This month, Nippon Steel joined a consortium led by Glencore to buy Teck Resources' steelmaking coal unit for $9 billion. The Japanese company will pay about $1.34 billion for a 20% stake in the unit.
"Coking coal prices are expected to rise as investment in mines declines due to carbon neutrality initiatives and supply tightens in the medium term," Takahiro Mori, Nippon Steel's executive vice president, said in an interview. He emphasized that securing its own interests is of utmost importance.
Japan's leading steelmaker already has stakes in several coking coal mines, which account for about a fifth of its 25 million metric tons of annual coal imports. With the latest acquisition, this share will rise to around 30 percent.
Nippon Steel sells about 60 percent of its products to customers on credit, a mechanism that adjusts selling prices to raw material costs. However, the remaining 40% are commodity products that are directly exposed to fluctuations in the steel market.

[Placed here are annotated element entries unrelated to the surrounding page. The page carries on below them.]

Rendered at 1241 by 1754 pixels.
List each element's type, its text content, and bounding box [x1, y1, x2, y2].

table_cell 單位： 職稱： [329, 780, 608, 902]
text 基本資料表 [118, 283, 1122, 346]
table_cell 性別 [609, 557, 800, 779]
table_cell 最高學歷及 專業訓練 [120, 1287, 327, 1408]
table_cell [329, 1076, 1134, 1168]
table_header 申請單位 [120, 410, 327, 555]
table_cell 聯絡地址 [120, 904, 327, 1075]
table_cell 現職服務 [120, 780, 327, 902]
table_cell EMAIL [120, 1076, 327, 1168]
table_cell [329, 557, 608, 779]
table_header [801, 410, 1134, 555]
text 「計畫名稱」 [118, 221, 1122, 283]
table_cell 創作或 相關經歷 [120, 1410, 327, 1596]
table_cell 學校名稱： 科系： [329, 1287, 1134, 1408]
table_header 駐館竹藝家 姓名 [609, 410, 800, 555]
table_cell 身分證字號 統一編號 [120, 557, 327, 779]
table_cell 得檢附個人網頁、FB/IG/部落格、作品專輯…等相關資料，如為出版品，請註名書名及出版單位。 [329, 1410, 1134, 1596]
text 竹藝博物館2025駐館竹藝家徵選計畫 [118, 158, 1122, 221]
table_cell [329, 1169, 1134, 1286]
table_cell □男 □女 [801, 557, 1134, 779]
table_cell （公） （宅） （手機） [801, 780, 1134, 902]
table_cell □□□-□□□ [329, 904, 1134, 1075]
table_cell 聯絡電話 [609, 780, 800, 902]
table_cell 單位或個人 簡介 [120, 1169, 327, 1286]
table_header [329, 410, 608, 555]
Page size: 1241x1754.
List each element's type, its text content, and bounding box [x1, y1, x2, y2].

"We aim to increase our self-sufficiency rate to around 40% to eliminate the impact of raw material prices on market products," Mori said, referring to both coal and iron ore.
Currently, Nippon Steel sources 20% of its 50 million tons of iron ore imports from its own capital.
Nippon Steel expects a significant increase in annual profit of about 70-80 billion yen ($476-543 million) following the acquisition of a 20% stake in Teck's coking coal business. Earlier this month, the company raised its net profit forecast for the fiscal year to the end of March by 11% to 420 billion yen, citing improved margins in the first half as a contributing factor.